In September 2012 capitalizing on low water levels in Warsaw’s Vistula River, police teamed up with archaeologists to recover gigantic marble and alabaster treasures that apparently had been stolen from royals in Poland by Swedish invaders in the mid-17th century.
A police Mi-8 helicopter hovered over a riverbed on September 18th 2012, lifting ornaments such as the centerpiece of a fountain with water outlets decorated with Satyr-like faces. For police, it was gratifying to provide the chopper and assist Warsaw University archeologists in “this very important mission of retrieving priceless national treasures,” said Mariusz Mrozek, a spokesman for Warsaw police.
Archaeologists have long known that such well-preserved treasures were located in the riverbed in the Warsaw area, but not exactly where. The archeologists and frogmen, led by Hubert Kowalski, have previously retrieved some of the stolen stone ornaments from the Vistula riverbed in three years of searching for the sunken treasures. But only now, with the river much lower than normal, thanks to recent heat waves and droughts, their findings have become spectacular.

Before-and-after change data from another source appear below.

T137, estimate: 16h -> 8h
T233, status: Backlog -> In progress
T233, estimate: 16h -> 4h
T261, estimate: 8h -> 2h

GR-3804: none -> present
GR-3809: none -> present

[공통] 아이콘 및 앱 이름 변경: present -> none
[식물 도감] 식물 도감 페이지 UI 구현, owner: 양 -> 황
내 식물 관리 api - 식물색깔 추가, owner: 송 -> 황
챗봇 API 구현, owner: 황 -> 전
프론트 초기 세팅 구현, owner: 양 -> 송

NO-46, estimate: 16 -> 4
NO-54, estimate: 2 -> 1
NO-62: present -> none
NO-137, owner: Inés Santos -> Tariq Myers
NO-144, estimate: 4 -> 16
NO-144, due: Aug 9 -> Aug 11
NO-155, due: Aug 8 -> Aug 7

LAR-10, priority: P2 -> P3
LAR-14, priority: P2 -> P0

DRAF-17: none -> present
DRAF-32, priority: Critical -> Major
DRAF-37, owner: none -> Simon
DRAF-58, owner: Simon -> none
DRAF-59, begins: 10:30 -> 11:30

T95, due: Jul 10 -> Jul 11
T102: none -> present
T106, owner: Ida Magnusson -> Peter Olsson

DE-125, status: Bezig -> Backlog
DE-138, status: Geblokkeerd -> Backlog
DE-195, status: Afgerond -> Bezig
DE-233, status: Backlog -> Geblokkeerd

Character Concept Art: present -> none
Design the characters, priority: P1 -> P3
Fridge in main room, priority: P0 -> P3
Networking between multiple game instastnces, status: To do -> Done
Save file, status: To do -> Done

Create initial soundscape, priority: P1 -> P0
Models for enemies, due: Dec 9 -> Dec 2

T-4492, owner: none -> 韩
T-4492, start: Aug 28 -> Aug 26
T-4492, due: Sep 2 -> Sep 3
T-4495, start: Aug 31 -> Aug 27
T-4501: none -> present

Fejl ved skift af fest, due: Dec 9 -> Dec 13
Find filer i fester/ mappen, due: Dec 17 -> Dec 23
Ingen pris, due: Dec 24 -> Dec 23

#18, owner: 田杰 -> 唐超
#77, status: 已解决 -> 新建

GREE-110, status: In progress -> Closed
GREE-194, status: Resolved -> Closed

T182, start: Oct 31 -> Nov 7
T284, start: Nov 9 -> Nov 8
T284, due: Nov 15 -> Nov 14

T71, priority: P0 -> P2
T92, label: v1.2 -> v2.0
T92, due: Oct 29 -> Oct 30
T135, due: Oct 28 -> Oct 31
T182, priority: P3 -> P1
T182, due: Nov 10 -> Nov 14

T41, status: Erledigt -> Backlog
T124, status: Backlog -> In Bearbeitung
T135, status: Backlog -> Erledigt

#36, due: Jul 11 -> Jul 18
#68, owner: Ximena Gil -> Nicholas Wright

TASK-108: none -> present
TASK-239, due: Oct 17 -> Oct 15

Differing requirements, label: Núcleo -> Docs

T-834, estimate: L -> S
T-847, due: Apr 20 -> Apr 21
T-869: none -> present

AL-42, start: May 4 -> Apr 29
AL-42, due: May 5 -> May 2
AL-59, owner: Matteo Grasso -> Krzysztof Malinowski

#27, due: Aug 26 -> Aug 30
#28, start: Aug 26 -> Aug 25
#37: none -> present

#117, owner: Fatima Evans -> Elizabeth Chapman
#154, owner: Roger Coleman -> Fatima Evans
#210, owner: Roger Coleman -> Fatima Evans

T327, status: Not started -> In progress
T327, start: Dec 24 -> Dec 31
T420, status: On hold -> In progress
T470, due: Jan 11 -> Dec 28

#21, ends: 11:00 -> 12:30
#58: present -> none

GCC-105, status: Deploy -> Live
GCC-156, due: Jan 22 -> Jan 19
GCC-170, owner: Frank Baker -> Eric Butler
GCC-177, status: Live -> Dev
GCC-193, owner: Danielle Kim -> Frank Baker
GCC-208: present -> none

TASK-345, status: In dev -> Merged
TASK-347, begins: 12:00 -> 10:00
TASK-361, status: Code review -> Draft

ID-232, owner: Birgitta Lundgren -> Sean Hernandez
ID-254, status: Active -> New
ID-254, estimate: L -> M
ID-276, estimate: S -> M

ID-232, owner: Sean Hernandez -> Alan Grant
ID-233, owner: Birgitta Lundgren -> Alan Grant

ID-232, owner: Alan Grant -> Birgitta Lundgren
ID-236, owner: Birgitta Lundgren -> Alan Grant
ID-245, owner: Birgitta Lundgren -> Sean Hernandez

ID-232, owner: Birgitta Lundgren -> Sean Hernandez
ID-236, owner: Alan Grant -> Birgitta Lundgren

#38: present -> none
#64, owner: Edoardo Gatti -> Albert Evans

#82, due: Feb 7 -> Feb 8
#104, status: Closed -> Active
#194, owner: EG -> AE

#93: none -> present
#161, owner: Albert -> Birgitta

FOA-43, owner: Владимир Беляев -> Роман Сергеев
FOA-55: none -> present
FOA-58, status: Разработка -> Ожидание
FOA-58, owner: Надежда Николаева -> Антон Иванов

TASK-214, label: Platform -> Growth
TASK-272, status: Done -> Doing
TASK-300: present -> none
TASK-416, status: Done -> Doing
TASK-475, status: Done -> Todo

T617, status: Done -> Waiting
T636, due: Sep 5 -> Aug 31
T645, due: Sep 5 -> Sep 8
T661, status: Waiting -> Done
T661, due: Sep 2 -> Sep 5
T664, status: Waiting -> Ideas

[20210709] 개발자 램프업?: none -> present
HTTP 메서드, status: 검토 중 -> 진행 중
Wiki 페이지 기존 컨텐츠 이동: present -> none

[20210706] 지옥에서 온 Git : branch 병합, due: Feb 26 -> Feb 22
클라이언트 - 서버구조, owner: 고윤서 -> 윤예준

“This is a precious find. These elements were stolen from Warsaw’s royal residences and palaces,” said Marek Wrede, a historian at the Royal Castle.
The valuable artistic objects — marble floor tiles, parts of archways and columns — were robbed from Warsaw by the Swedes who overran the nation in mid-17th century and took heavy loads of spoils from across the country. Today’s items probably came from the Royal Castle and from a royal country residence, the Kazimierz Palace. The artifacts probably were being carried by a barge that sank, one of the many such vessels that ferried loot down the river to the Baltic Sea and to Sweden.
The find is precious for Poland, which has been repeatedly plundered by neighboring armies over the centuries, including Nazi Germany and the Soviet Red Army during World War II.
Kowalski said he knew about the hidden artifacts from 17th-century letters that mentioned barges that had sunk in the area. First word of where the treasures might be came in 1906 when sand barge operators discovered some items, but could retrieve only a few of them. Kowalski said his team is now busy cleaning the newly retrieved items, which are “very well preserved, given the 350 years in water.”
“We don’t know much about the royal residences from the 17th century,” Kowalski said. The discovery should be a boon “for historians and art historians, for conservators—for everybody.”